*TASK DIRECTIONS:* The response must contain the complete data, printed exactly.

*RECORDS FOR THE TASK:*
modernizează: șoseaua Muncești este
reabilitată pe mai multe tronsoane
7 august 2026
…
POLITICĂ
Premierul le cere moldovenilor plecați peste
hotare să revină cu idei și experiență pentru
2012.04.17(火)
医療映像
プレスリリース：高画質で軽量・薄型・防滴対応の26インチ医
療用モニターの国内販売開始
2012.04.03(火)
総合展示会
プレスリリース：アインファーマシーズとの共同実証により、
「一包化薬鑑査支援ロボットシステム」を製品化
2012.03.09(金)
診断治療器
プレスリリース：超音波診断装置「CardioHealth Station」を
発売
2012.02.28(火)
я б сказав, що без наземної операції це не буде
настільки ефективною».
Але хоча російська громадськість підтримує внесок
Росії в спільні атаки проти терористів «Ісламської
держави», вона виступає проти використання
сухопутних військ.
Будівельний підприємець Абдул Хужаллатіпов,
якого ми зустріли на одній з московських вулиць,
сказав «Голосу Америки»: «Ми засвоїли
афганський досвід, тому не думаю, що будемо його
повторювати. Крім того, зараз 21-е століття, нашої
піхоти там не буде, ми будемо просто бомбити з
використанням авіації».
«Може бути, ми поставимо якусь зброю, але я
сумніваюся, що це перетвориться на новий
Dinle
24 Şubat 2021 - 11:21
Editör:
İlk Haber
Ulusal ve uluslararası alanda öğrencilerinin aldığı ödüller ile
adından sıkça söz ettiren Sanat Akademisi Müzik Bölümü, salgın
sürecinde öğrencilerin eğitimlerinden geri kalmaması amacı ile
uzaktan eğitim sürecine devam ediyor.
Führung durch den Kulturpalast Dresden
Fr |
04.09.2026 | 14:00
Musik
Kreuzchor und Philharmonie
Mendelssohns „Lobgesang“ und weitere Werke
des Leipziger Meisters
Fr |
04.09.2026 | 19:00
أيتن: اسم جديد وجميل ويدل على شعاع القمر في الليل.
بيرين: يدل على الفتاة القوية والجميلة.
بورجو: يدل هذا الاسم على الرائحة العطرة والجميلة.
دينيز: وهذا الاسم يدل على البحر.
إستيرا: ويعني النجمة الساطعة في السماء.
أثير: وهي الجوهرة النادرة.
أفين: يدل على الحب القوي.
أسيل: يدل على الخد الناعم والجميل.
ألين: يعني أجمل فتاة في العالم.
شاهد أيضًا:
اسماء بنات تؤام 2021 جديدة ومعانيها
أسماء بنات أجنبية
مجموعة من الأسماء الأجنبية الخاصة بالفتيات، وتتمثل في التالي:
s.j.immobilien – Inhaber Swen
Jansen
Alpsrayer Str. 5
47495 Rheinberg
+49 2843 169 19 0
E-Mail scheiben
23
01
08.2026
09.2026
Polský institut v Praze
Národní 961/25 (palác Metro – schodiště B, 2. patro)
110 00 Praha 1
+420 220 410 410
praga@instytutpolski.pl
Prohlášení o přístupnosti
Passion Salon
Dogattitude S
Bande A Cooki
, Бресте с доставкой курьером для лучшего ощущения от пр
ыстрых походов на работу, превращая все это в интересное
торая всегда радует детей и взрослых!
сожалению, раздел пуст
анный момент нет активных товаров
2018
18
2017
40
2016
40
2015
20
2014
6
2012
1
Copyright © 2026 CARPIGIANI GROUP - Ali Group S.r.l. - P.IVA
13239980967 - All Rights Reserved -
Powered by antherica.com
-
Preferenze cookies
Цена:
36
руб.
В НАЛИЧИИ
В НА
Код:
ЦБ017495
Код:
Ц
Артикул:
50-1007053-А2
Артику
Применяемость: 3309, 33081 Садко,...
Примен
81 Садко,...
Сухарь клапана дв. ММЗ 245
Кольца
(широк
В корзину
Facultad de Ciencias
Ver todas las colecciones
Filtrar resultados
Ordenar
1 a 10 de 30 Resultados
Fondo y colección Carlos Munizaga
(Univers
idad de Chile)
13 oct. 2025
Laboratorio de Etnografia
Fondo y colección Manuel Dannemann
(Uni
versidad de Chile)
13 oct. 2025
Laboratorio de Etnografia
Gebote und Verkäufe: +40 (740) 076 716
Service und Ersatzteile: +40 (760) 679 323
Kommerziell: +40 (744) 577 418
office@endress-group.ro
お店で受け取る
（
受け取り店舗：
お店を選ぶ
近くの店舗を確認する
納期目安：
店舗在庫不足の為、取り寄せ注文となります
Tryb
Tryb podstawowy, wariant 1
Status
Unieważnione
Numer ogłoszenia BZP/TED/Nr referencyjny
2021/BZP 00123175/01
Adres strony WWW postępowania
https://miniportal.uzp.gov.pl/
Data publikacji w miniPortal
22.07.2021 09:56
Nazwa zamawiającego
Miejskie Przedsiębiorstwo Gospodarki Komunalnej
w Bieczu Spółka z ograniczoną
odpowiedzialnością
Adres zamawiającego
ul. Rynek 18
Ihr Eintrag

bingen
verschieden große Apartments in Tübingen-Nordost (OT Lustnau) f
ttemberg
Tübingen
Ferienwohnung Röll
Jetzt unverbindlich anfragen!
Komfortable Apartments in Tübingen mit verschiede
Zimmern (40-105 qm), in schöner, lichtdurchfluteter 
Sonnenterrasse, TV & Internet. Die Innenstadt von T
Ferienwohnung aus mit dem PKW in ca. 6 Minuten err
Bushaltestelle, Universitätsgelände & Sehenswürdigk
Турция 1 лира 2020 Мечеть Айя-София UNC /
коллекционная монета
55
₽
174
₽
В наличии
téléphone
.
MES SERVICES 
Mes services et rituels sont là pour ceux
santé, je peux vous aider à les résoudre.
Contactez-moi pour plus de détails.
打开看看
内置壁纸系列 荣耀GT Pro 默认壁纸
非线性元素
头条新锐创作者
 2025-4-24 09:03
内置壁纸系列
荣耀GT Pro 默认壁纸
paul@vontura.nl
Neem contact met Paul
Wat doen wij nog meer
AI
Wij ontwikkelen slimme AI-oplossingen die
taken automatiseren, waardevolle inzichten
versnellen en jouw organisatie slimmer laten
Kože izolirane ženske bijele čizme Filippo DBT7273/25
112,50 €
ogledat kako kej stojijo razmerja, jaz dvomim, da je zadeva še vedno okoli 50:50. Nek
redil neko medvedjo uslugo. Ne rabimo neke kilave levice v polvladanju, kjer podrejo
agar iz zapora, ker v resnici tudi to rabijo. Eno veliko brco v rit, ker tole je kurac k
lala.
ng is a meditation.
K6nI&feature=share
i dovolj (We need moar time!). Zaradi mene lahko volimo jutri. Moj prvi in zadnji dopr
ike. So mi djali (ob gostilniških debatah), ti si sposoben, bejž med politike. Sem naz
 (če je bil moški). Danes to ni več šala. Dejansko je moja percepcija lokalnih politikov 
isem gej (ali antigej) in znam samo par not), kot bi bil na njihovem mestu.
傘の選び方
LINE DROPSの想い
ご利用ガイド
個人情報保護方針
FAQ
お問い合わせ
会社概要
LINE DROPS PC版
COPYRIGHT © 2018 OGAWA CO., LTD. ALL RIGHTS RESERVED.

*RESULT OF THIS TASK:*
modernizează: șoseaua Muncești este
reabilitată pe mai multe tronsoane
7 august 2026
…
POLITICĂ
Premierul le cere moldovenilor plecați peste
hotare să revină cu idei și experiență pentru
2012.04.17(火)
医療映像
プレスリリース：高画質で軽量・薄型・防滴対応の26インチ医
療用モニターの国内販売開始
2012.04.03(火)
総合展示会
プレスリリース：アインファーマシーズとの共同実証により、
「一包化薬鑑査支援ロボットシステム」を製品化
2012.03.09(金)
診断治療器
プレスリリース：超音波診断装置「CardioHealth Station」を
発売
2012.02.28(火)
я б сказав, що без наземної операції це не буде
настільки ефективною».
Але хоча російська громадськість підтримує внесок
Росії в спільні атаки проти терористів «Ісламської
держави», вона виступає проти використання
сухопутних військ.
Будівельний підприємець Абдул Хужаллатіпов,
якого ми зустріли на одній з московських вулиць,
сказав «Голосу Америки»: «Ми засвоїли
афганський досвід, тому не думаю, що будемо його
повторювати. Крім того, зараз 21-е століття, нашої
піхоти там не буде, ми будемо просто бомбити з
використанням авіації».
«Може бути, ми поставимо якусь зброю, але я
сумніваюся, що це перетвориться на новий
Dinle
24 Şubat 2021 - 11:21
Editör:
İlk Haber
Ulusal ve uluslararası alanda öğrencilerinin aldığı ödüller ile
adından sıkça söz ettiren Sanat Akademisi Müzik Bölümü, salgın
sürecinde öğrencilerin eğitimlerinden geri kalmaması amacı ile
uzaktan eğitim sürecine devam ediyor.
Führung durch den Kulturpalast Dresden
Fr |
04.09.2026 | 14:00
Musik
Kreuzchor und Philharmonie
Mendelssohns „Lobgesang“ und weitere Werke
des Leipziger Meisters
Fr |
04.09.2026 | 19:00
أيتن: اسم جديد وجميل ويدل على شعاع القمر في الليل.
بيرين: يدل على الفتاة القوية والجميلة.
بورجو: يدل هذا الاسم على الرائحة العطرة والجميلة.
دينيز: وهذا الاسم يدل على البحر.
إستيرا: ويعني النجمة الساطعة في السماء.
أثير: وهي الجوهرة النادرة.
أفين: يدل على الحب القوي.
أسيل: يدل على الخد الناعم والجميل.
ألين: يعني أجمل فتاة في العالم.
شاهد أيضًا:
اسماء بنات تؤام 2021 جديدة ومعانيها
أسماء بنات أجنبية
مجموعة من الأسماء الأجنبية الخاصة بالفتيات، وتتمثل في التالي:
s.j.immobilien – Inhaber Swen
Jansen
Alpsrayer Str. 5
47495 Rheinberg
+49 2843 169 19 0
E-Mail scheiben
23
01
08.2026
09.2026
Polský institut v Praze
Národní 961/25 (palác Metro – schodiště B, 2. patro)
110 00 Praha 1
+420 220 410 410
praga@instytutpolski.pl
Prohlášení o přístupnosti
Passion Salon
Dogattitude S
Bande A Cooki
, Бресте с доставкой курьером для лучшего ощущения от пр
ыстрых походов на работу, превращая все это в интересное
торая всегда радует детей и взрослых!
сожалению, раздел пуст
анный момент нет активных товаров
2018
18
2017
40
2016
40
2015
20
2014
6
2012
1
Copyright © 2026 CARPIGIANI GROUP - Ali Group S.r.l. - P.IVA
13239980967 - All Rights Reserved -
Powered by antherica.com
-
Preferenze cookies
Цена:
36
руб.
В НАЛИЧИИ
В НА
Код:
ЦБ017495
Код:
Ц
Артикул:
50-1007053-А2
Артику
Применяемость: 3309, 33081 Садко,...
Примен
81 Садко,...
Сухарь клапана дв. ММЗ 245
Кольца
(широк
В корзину
Facultad de Ciencias
Ver todas las colecciones
Filtrar resultados
Ordenar
1 a 10 de 30 Resultados
Fondo y colección Carlos Munizaga
(Univers
idad de Chile)
13 oct. 2025
Laboratorio de Etnografia
Fondo y colección Manuel Dannemann
(Uni
versidad de Chile)
13 oct. 2025
Laboratorio de Etnografia
Gebote und Verkäufe: +40 (740) 076 716
Service und Ersatzteile: +40 (760) 679 323
Kommerziell: +40 (744) 577 418
office@endress-group.ro
お店で受け取る
（
受け取り店舗：
お店を選ぶ
近くの店舗を確認する
納期目安：
店舗在庫不足の為、取り寄せ注文となります
Tryb
Tryb podstawowy, wariant 1
Status
Unieważnione
Numer ogłoszenia BZP/TED/Nr referencyjny
2021/BZP 00123175/01
Adres strony WWW postępowania
https://miniportal.uzp.gov.pl/
Data publikacji w miniPortal
22.07.2021 09:56
Nazwa zamawiającego
Miejskie Przedsiębiorstwo Gospodarki Komunalnej
w Bieczu Spółka z ograniczoną
odpowiedzialnością
Adres zamawiającego
ul. Rynek 18
Ihr Eintrag

bingen
verschieden große Apartments in Tübingen-Nordost (OT Lustnau) f
ttemberg
Tübingen
Ferienwohnung Röll
Jetzt unverbindlich anfragen!
Komfortable Apartments in Tübingen mit verschiede
Zimmern (40-105 qm), in schöner, lichtdurchfluteter 
Sonnenterrasse, TV & Internet. Die Innenstadt von T
Ferienwohnung aus mit dem PKW in ca. 6 Minuten err
Bushaltestelle, Universitätsgelände & Sehenswürdigk
Турция 1 лира 2020 Мечеть Айя-София UNC /
коллекционная монета
55
₽
174
₽
В наличии
téléphone
.
MES SERVICES 
Mes services et rituels sont là pour ceux
santé, je peux vous aider à les résoudre.
Contactez-moi pour plus de détails.
打开看看
内置壁纸系列 荣耀GT Pro 默认壁纸
非线性元素
头条新锐创作者
 2025-4-24 09:03
内置壁纸系列
荣耀GT Pro 默认壁纸
paul@vontura.nl
Neem contact met Paul
Wat doen wij nog meer
AI
Wij ontwikkelen slimme AI-oplossingen die
taken automatiseren, waardevolle inzichten
versnellen en jouw organisatie slimmer laten
Kože izolirane ženske bijele čizme Filippo DBT7273/25
112,50 €
ogledat kako kej stojijo razmerja, jaz dvomim, da je zadeva še vedno okoli 50:50. Nek
redil neko medvedjo uslugo. Ne rabimo neke kilave levice v polvladanju, kjer podrejo
agar iz zapora, ker v resnici tudi to rabijo. Eno veliko brco v rit, ker tole je kurac k
lala.
ng is a meditation.
K6nI&feature=share
i dovolj (We need moar time!). Zaradi mene lahko volimo jutri. Moj prvi in zadnji dopr
ike. So mi djali (ob gostilniških debatah), ti si sposoben, bejž med politike. Sem naz
 (če je bil moški). Danes to ni več šala. Dejansko je moja percepcija lokalnih politikov 
isem gej (ali antigej) in znam samo par not), kot bi bil na njihovem mestu.
傘の選び方
LINE DROPSの想い
ご利用ガイド
個人情報保護方針
FAQ
お問い合わせ
会社概要
LINE DROPS PC版
COPYRIGHT © 2018 OGAWA CO., LTD. ALL RIGHTS RESERVED.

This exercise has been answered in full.